Conditions can be combined to form more complex conditions. This is done by placing each condition in it's own set of brackets and then placing an and (&&) or an or (||) symbol between them.
The and (&&) operation means that both conditions must be true if the condition is to be true. If either or both conditions are false then the condition is false. For example, to make sure a player is in the bounds of a 100x100 square they must be within all four sides. We may have the following code to check this:

if   (
(playerX >= 0) &&
(playerX < 100) &&
(playerY >= 0) &&
(playerY < 100)
)
     console.log("Player is within the bounds");

Note that the range for the square is 0 through 99 inclusive.

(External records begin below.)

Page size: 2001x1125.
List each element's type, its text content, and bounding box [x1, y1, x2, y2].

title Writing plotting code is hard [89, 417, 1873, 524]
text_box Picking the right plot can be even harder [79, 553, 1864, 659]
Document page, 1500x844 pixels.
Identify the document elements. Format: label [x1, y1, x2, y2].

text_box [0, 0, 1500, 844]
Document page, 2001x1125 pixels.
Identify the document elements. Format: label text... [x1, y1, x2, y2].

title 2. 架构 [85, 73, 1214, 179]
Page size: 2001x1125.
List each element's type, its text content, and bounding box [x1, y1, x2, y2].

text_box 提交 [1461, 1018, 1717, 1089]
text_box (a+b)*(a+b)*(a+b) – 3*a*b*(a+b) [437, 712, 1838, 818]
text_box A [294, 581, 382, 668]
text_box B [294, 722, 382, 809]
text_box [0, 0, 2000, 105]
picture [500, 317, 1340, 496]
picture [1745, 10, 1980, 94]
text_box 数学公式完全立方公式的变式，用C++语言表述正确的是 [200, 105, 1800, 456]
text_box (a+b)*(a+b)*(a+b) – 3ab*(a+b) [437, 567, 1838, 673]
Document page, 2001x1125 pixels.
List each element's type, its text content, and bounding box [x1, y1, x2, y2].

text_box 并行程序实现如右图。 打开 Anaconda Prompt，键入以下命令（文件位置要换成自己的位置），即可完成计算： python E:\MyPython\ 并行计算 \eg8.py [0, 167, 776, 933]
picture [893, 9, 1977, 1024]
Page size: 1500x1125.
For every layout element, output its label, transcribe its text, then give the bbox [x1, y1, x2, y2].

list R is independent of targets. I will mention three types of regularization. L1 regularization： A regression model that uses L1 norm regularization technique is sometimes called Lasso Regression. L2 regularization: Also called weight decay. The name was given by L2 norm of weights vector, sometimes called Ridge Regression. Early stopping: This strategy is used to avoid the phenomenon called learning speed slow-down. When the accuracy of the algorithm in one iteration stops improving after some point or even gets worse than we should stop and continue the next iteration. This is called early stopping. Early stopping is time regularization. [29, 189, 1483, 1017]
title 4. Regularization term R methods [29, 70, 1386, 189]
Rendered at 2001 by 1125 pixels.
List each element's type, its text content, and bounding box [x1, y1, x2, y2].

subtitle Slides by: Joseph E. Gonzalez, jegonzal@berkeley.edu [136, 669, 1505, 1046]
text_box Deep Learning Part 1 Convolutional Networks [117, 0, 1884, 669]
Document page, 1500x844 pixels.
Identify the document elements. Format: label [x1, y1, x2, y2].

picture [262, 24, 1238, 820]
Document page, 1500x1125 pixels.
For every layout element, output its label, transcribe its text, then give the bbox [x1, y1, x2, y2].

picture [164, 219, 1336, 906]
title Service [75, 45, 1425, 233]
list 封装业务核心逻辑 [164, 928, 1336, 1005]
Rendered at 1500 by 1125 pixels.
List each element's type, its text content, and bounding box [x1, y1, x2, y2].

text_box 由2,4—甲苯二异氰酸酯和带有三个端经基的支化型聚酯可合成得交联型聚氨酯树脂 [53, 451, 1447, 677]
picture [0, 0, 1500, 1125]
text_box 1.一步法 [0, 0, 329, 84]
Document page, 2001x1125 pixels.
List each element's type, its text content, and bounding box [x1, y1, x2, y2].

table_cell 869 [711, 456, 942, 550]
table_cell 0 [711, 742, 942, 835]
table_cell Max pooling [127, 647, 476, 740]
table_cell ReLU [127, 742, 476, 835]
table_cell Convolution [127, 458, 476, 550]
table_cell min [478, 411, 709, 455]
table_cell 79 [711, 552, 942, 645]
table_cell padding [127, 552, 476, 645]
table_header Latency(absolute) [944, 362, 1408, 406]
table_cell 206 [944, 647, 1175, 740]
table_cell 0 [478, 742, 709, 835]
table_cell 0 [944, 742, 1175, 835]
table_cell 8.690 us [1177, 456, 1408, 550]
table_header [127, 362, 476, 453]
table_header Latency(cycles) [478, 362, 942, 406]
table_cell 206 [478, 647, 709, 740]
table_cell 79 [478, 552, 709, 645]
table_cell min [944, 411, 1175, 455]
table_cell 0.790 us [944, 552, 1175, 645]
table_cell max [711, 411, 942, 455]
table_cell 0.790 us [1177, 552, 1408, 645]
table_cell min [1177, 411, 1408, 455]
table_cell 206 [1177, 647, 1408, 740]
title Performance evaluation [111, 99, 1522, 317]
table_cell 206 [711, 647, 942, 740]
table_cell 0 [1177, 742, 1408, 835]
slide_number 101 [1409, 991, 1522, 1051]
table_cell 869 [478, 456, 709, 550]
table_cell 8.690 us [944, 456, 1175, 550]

This is a programmer thing that makes a lot of sense once you start doing a lot of programming but can be confusing for non-programmers. This makes even more sense when you do machine language programming. If you are interested in machine language, you can learn about it from my HomeBrewGameJam blog where I am writing a 6502 emulator for use in an Atari 2600 emulator and later a NES emulator.

The or (||) operation just requires that one of the conditions is true, though both conditions being true is also acceptable. For example, to check if something is not within the bounds of a square we can check to see if any of the bounds have been violated with the following code:

if   (
(playerX < 0) ||
(playerX >= 100) ||
(playerY < 0) ||
(playerY >= 100)
)
     console.log("Player is outside of the bounds");

It is also possible to assign a condition result to a Boolean variable which can be useful if you have to check the results of some condition multiple times. To demonstrate this, the inside box check could be written as follows:

if   (
(playerX >= 0) &&
(playerX < 100) &&
(playerY >= 0) &&
(playerY < 100)
)
     console.log("Player is within the bounds");
if (inBox)
     console.log("Player is within the bounds");

The statement or block that follows an if statement can itself contain if statements. This is known as nested if statements.